Saved data entries:
^^^^^^^^

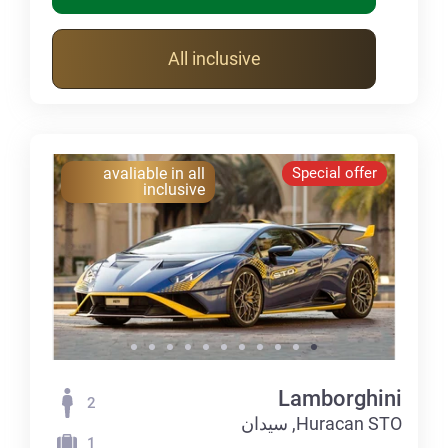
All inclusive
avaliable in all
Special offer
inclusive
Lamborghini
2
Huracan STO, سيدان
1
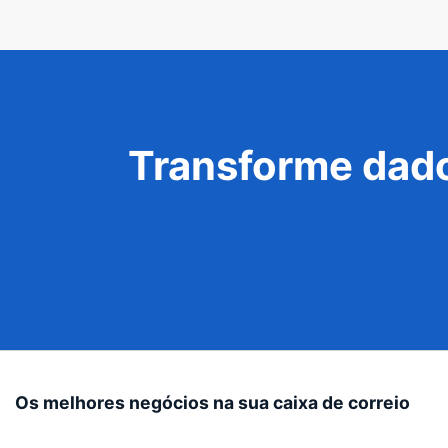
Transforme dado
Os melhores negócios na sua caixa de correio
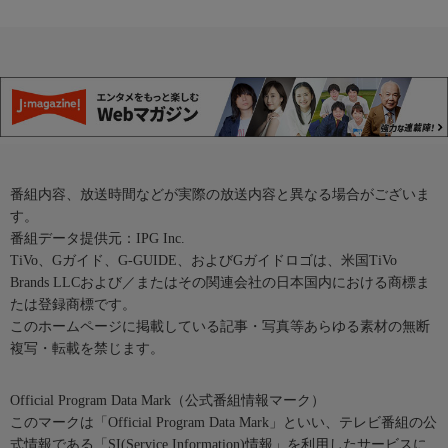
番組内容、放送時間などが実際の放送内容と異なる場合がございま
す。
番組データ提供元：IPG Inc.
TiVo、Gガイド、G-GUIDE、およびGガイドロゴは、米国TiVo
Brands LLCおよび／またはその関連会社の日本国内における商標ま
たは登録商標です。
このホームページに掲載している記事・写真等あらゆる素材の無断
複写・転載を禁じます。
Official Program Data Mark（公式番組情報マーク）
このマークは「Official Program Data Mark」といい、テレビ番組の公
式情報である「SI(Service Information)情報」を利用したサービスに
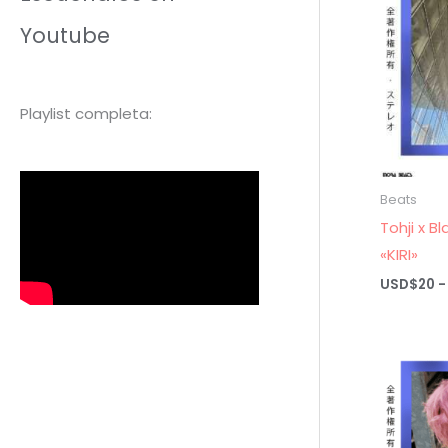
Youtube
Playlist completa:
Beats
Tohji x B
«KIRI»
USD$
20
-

^^^^^^^^

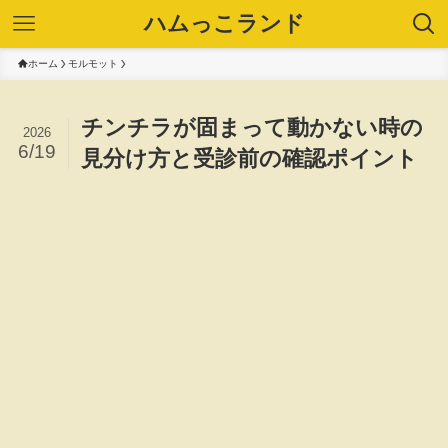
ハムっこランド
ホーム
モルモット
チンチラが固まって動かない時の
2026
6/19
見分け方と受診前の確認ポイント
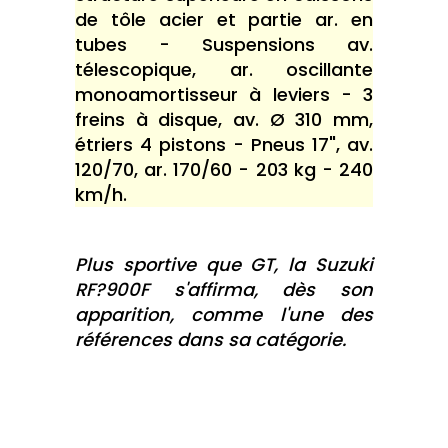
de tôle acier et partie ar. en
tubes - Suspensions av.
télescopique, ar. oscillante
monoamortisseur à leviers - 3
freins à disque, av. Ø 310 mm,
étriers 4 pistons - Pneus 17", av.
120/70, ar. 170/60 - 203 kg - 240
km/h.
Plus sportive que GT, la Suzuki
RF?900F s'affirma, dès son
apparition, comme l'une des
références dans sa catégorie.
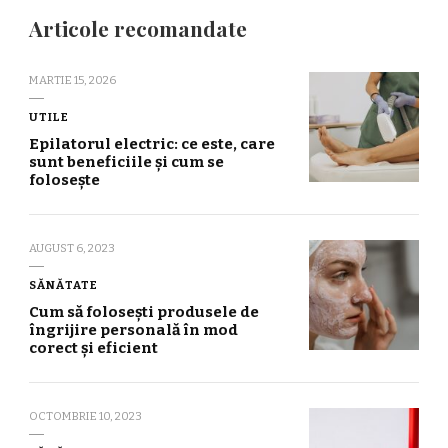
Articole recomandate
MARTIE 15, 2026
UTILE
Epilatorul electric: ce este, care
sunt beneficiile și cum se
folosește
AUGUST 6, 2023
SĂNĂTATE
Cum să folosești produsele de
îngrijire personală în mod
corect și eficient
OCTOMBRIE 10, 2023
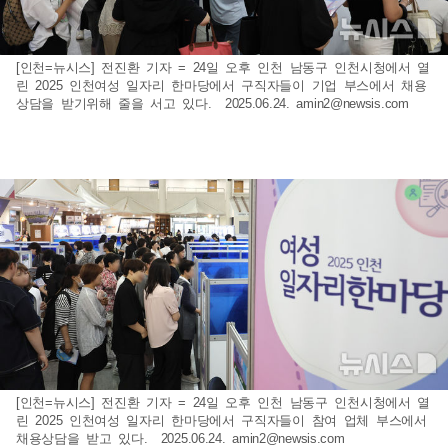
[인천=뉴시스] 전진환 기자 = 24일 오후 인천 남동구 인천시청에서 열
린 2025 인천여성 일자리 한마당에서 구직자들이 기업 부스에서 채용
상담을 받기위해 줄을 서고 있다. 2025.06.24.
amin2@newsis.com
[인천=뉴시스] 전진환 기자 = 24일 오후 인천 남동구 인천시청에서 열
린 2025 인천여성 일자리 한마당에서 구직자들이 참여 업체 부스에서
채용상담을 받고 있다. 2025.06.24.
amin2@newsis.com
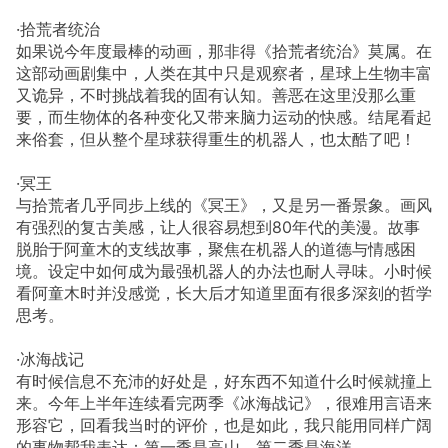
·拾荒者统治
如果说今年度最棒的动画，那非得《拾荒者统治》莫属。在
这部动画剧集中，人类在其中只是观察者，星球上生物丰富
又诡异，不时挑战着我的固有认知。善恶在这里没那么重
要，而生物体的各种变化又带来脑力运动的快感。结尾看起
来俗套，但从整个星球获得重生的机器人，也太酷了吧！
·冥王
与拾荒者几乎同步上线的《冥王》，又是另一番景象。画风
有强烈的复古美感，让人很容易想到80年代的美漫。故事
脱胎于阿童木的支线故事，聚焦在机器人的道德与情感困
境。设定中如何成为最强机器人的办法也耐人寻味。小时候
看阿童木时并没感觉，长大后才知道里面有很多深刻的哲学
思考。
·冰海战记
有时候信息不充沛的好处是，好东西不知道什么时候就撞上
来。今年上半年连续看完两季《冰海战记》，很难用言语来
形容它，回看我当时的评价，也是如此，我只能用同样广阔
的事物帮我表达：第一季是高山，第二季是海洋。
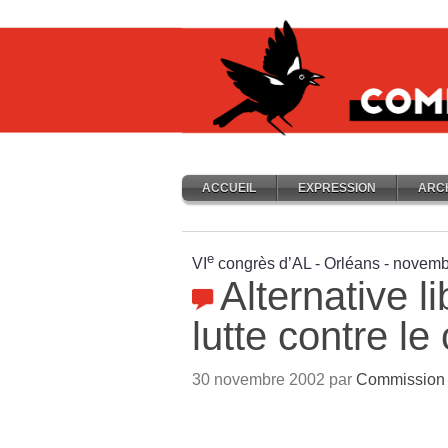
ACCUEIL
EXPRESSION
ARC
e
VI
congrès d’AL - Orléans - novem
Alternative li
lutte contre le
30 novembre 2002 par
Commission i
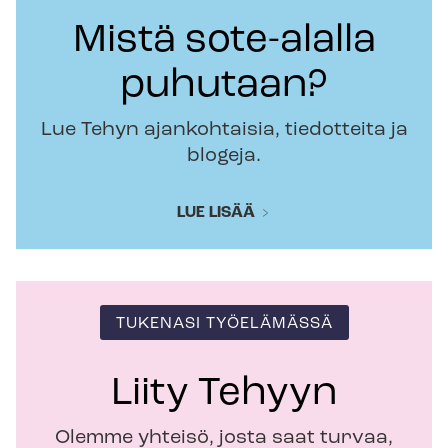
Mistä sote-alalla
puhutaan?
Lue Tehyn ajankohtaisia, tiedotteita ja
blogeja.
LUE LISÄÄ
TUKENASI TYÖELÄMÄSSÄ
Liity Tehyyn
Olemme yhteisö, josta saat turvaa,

^^^^^^^^

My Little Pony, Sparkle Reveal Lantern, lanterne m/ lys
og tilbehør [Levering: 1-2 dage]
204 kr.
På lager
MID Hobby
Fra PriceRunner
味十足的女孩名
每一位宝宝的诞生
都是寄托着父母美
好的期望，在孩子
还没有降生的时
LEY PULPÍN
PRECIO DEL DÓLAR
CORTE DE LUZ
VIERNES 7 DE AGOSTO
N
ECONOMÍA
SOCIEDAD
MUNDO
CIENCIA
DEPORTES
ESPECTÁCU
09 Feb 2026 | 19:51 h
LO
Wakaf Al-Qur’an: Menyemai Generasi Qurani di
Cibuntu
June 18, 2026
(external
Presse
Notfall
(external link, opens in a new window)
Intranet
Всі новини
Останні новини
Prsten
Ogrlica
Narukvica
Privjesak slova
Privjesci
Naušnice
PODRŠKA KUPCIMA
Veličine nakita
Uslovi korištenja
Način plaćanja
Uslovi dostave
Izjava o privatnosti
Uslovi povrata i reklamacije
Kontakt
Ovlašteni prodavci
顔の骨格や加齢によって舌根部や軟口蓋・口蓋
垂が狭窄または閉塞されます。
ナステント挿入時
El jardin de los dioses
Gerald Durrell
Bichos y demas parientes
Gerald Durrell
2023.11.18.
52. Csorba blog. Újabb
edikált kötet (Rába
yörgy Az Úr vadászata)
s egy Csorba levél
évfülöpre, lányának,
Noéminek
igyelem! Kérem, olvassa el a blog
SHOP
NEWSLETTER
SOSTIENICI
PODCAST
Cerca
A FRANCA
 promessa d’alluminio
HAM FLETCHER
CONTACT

^^^^^^^^

Exercise directions
Please copy word for word the lines of the records from the line with "Mistä sote-alalla" up to and including the line with "Olemme yhteisö, josta".

Answer box
Mistä sote-alalla
puhutaan?
Lue Tehyn ajankohtaisia, tiedotteita ja
blogeja.
LUE LISÄÄ
TUKENASI TYÖELÄMÄSSÄ
Liity Tehyyn
Olemme yhteisö, josta saat turvaa,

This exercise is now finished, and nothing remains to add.